DATA SUPPLIED:

** start **

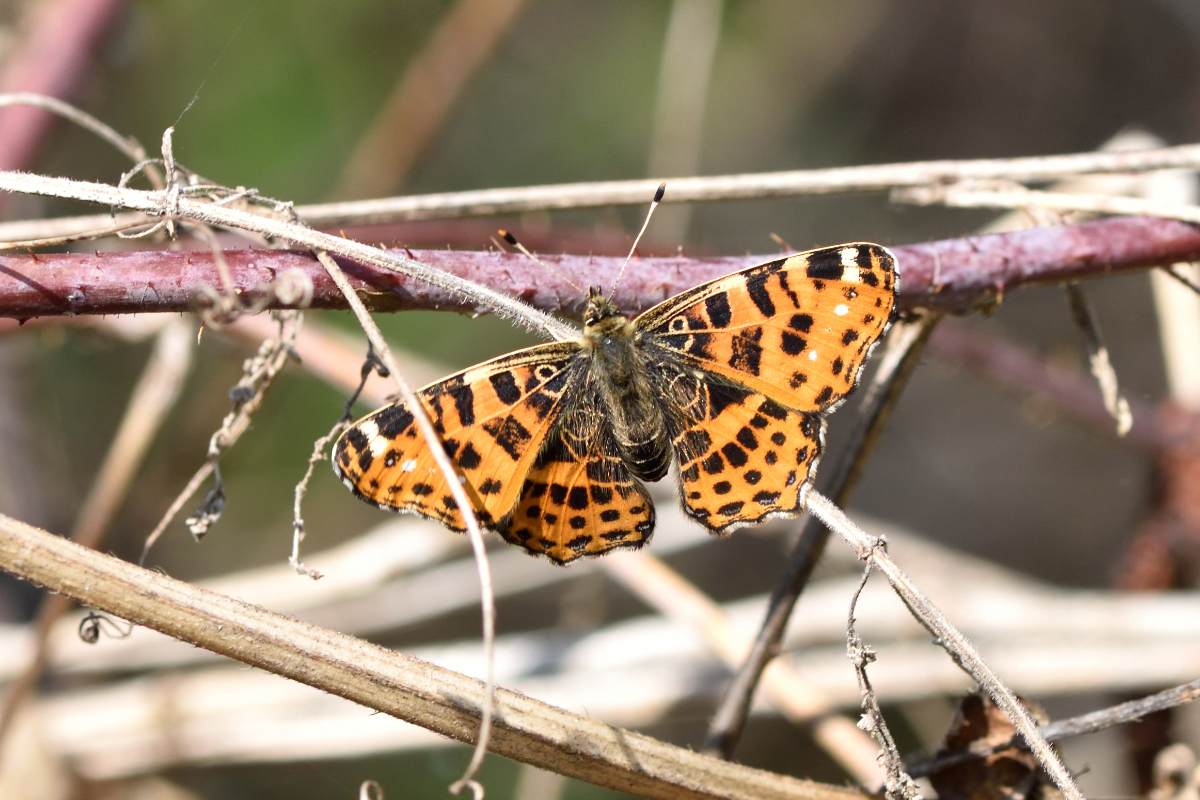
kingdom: Animalia
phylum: Arthropoda
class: Insecta
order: Lepidoptera
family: Nymphalidae
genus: Araschnia
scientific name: Araschnia levana
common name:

** end **

SHORT PROBLEM:
Can you recast the data above as a Markdown table with the columns Row and Line, numbering each non-blank line and leaving out the picture?

PROBLEM SOLUTION:
| Row | Line |
|---|---|
| 1 | kingdom: Animalia |
| 2 | phylum: Arthropoda |
| 3 | class: Insecta |
| 4 | order: Lepidoptera |
| 5 | family: Nymphalidae |
| 6 | genus: Araschnia |
| 7 | scientific name: Araschnia levana |
| 8 | common name: |